Unpaid Taxes Written Off

Unpaid Taxes Written Off

City often forgives delinquent taxpayers rather than going after them.


City of Alexandria Top Twenty Delinquent Real Estate Taxpayers

In the last decade, Alexandria has written off more than $100,000 in uncollected tax balances. The annual write-off happens every November, just as City Council members are appearing with a giant turkey at City Hall to celebrate Thanksgiving. City officials say the cost of collecting small-dollar balances would exceed the recoverable amount, adding that they will no longer publish the names of the tax cheats in the newspaper because they no longer believe that to be cost effective.

“Given the ability to make information more widely available on the web, the Finance Department no longer publishes the names of delinquent taxpayers in the newspaper,” explained City Manager Mark Jinks in a recent memo outlining the hit to the city's wallet. “If the taxes are paid in full before posting online, the property owner’s name or the name of the business will not be listed.”

City officials say they have no record of when the last time they published the names in a newspaper or how much they paid at that time. In response to a request for information about the write-offs, Communications Director Craig Fifer said it was “likely two or three times in the late 2000s.” Virginia law allows for local governments to charge the cost of publishing these kinds of lists to the delinquent taxpayers identified in the list.

“It’s kind of like the Salem witch trials,” said Frank Shafroth, director of the Center for State and Local Leadership at George Mason University. “The idea is to embarrass people into paying their bills, and it’s the kind of thing that makes elected officials uneasy because you never know when a voter or a voter’s mother in law might be on the list.”

Back in 2017, the city was able to limit the annual tax write-off to $1,356 — much less than this year’s write-off, which was $17,640, still a fraction of one percent of taxes paid. When asked why 2017 was an outlier, city officials say it can be explained by the vagaries of timing of payments and timing of interest.

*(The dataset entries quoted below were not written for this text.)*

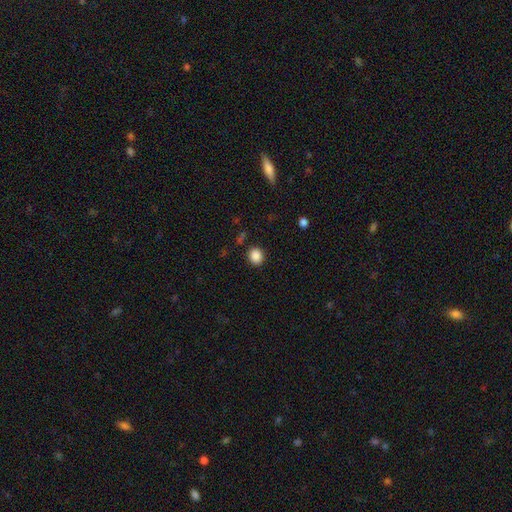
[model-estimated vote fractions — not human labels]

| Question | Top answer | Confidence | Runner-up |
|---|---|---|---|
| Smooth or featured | smooth | 87% | star or artifact (10%) |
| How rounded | round | 77% | in between (22%) |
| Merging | none | 88% | minor disturbance (8%) |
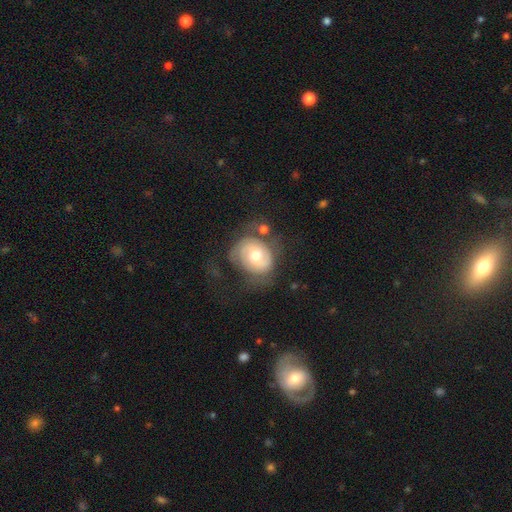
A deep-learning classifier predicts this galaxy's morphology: smooth-or-featured: featured or disk: 64% | smooth: 29% | star or artifact: 6%
  disk-edge-on: no: 97% | yes: 3%
    bar: no: 70% | weak: 25% | strong: 5%
    has-spiral-arms: yes: 79% | no: 21%
    bulge-size: moderate: 68% | large: 19% | small: 10% | dominant: 2% | none: 1%
  merging: none: 47% | minor disturbance: 24% | major disturbance: 23% | merger: 6%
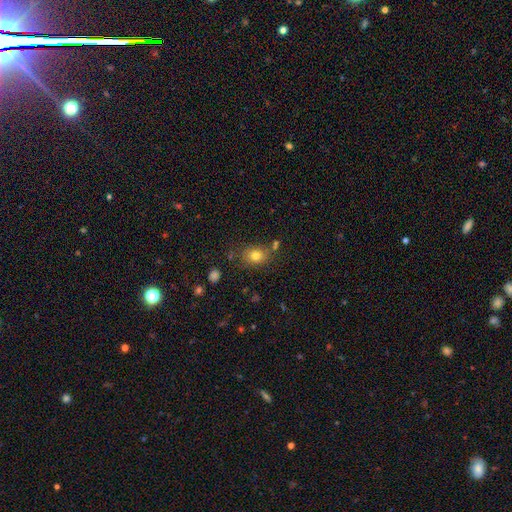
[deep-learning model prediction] Overall: smooth (79%). How rounded: in between (54%; round 45%). Merging: none (74%).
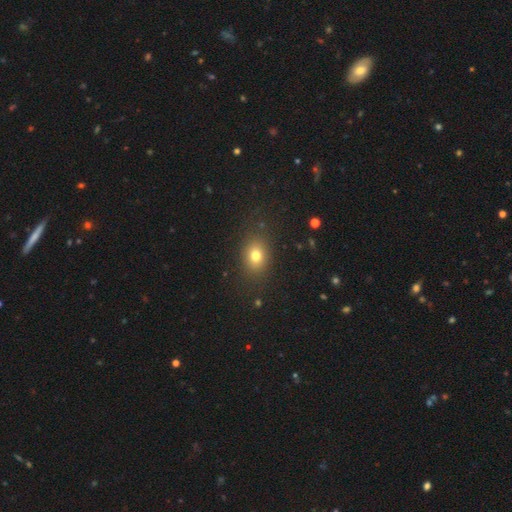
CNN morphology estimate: This appears to be a smooth galaxy with no disk features (77%) that is in between round and cigar-shaped (58%). Merging: none (83%).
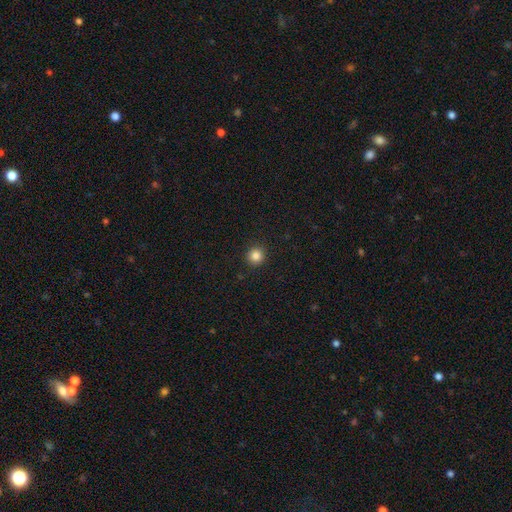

Other than deciding that publishing the names of tax cheats in the newspaper is no longer cost effective, perhaps the biggest change in recent years is that the city now works with Nationwide Credit Corporation to track down unpaid bills.

“We give everybody ample warning to avoid it,” said Kevin Greenlief, acting deputy director of the Department of Finance. “We make it very clear that there’s going to be an additional surcharge if you don’t pay your taxes now.”